I can see a bit of fangirl in her. I think she still likes Brother, but since she also seems to have a crush on Sylas and has that whole duty and honor thing...yeah. I don't think I will be sharing with her, not unless she gets her head on straight. Girl has to get her priorities in order.
I suppose I can get the Sylas thing, he does always go around shirtless. I may have taken to accidentallying Brother's shirts as well, especially now that I can use my wings as weapons. A pity I had no luck with getting Morgana's during training. Alas, I should have expected her to have precautions against my little whoopsies.

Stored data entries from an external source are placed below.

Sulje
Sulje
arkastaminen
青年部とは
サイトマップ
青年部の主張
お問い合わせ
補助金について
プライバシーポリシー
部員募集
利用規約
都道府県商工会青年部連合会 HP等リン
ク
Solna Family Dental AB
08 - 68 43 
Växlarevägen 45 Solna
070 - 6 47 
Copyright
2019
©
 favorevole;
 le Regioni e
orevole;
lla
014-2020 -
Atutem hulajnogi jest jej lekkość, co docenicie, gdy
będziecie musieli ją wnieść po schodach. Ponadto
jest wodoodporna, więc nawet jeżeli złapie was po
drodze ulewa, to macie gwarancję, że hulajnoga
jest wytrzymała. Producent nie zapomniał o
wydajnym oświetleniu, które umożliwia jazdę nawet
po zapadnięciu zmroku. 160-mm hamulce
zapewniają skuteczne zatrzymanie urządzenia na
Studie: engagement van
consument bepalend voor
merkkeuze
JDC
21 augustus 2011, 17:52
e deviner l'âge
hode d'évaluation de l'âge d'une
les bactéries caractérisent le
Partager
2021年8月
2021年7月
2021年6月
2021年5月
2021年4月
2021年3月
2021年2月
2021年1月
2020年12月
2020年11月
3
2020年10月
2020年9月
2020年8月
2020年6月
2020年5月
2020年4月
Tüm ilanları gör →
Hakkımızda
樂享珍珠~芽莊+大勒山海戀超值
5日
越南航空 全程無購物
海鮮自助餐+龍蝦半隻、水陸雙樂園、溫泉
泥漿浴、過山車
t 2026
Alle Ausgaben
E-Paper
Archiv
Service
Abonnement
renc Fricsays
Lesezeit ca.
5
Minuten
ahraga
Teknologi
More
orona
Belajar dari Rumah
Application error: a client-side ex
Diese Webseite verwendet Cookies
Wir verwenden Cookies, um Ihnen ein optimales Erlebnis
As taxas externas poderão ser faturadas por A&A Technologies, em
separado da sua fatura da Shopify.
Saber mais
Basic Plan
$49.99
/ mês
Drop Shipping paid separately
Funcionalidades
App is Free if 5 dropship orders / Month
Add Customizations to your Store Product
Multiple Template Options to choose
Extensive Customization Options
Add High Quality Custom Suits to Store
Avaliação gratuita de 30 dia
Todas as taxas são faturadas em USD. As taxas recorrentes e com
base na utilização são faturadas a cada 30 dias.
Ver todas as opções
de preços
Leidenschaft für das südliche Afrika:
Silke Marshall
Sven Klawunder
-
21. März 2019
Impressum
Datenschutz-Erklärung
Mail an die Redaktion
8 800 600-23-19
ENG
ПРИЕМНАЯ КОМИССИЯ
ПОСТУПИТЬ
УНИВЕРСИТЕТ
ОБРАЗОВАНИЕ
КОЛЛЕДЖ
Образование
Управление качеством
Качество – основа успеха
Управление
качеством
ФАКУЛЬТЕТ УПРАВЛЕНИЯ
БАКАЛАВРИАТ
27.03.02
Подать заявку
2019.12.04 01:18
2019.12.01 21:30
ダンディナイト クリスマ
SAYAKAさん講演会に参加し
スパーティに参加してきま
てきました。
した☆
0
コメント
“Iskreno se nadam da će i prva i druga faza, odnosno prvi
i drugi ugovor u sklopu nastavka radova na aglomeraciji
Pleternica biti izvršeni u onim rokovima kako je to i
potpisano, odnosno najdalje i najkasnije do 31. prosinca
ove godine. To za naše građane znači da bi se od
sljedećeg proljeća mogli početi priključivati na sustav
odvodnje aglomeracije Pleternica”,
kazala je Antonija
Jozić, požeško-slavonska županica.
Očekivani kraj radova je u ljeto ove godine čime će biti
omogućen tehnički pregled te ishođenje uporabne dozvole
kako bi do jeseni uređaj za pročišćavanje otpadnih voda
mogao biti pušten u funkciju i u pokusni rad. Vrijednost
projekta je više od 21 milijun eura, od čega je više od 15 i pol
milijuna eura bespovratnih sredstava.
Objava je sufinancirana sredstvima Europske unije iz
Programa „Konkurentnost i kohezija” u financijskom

Anyhow, Cithria seems a bit torn on the whole magic thing still. Girl is very much coming around, having met so many of us recently, but, well, a lifetime of ingrained Demacian distrust is hard to overcome. And a lot of this magic seems to be damn near unbound.
...
Ok, Demacia may have at least a little bit of a point. It is really hard to not poke it with a metaphorical stick right now to see what happens.
I mean, I'm just curious. I guess I could ask Big Sis, but where is the fun in that?